PDA

View Full Version : How to get around limitations of glslang on Radeon 9700



djharr
03-12-2004, 01:13 PM
I am trying to write a shader for the Radeon 9700 using glslang, but I am continually running into a problem where the shader runs in software because I have exceeded the number of available ALU instructions. What are some ways of breaking the thing up into smaller pieces? If you create a couple of modules and compile them separately, then link them and call the functions from main, does that allow you to have a slightly bigger program? I would go ahead and write this in a couple of passes, but I have no place to store the intermediate calculation values, and I would hate to have to go to all the trouble of initializing another float pbuffer to hold the intermediates. I just spent a bunch of time getting a double buffered pbuffer working so I could avoid the speed hit of a context switch, and I would really like to avoid using another buffer. I suppose if I could get my pbuffer to have three or more buffers, that might work, but I have never seen any code that actually works with that.

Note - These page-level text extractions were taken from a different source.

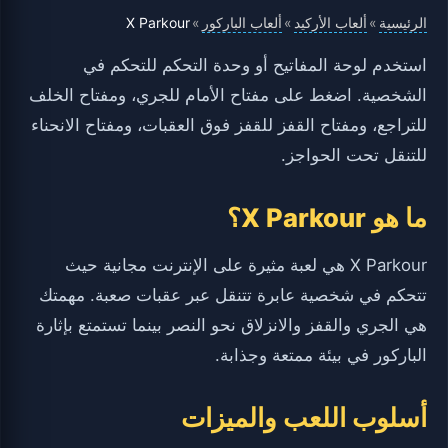
الرئيسية
ألعاب الأركيد
ألعاب الباركور
X Parkour
»
»
»
استخدم لوحة المفاتيح أو وحدة التحكم للتحكم في
الشخصية. اضغط على مفتاح الأمام للجري، ومفتاح الخلف
للتراجع، ومفتاح القفز للقفز فوق العقبات، ومفتاح الانحناء
للتنقل تحت الحواجز.
ما هو X Parkour؟
X Parkour هي لعبة مثيرة على الإنترنت مجانية حيث
تتحكم في شخصية عابرة تتنقل عبر عقبات صعبة. مهمتك
هي الجري والقفز والانزلاق نحو النصر بينما تستمتع بإثارة
الباركور في بيئة ممتعة وجذابة.
أسلوب اللعب والميزات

In any case, any pointers would be highly appreciated.

David

V-man
03-13-2004, 09:04 AM
Update your driver often and maybe you'll get lucky http://www.opengl.org/discussion_boards/ubb/smile.gif

I wrote a simple program and I exceeded the number of temporaries. I tried to rearrange a long equation I had but still no dice.

The native # of temps is suppose to be 32 for FP, and I think it should not had exceeded this.

Exceeding the max ALU number is easy on Radeon (for FP). It's 64 only.

Pierre B.
03-22-2004, 02:45 PM
you can try to use Ashli; it is compiler from ATI which allows to virtualize ressources like register usage or number of instructions.

http://www.atitech.ca/developer/ashli.html

Pierre B.

djharr
03-22-2004, 03:57 PM
Yeah, I looked at Ashli. The problem is that I am writing to and from float pbuffers (doing numerical, rather than graphical calculations), and I didn't see any good way to impart that information to the program. When I tried to plug my fragment program in anyway, it crashed, hard. So, I am back to looking at about 7-8 passes, with using a lot of auxiliary buffers to hold intermediate results. Yuck.

David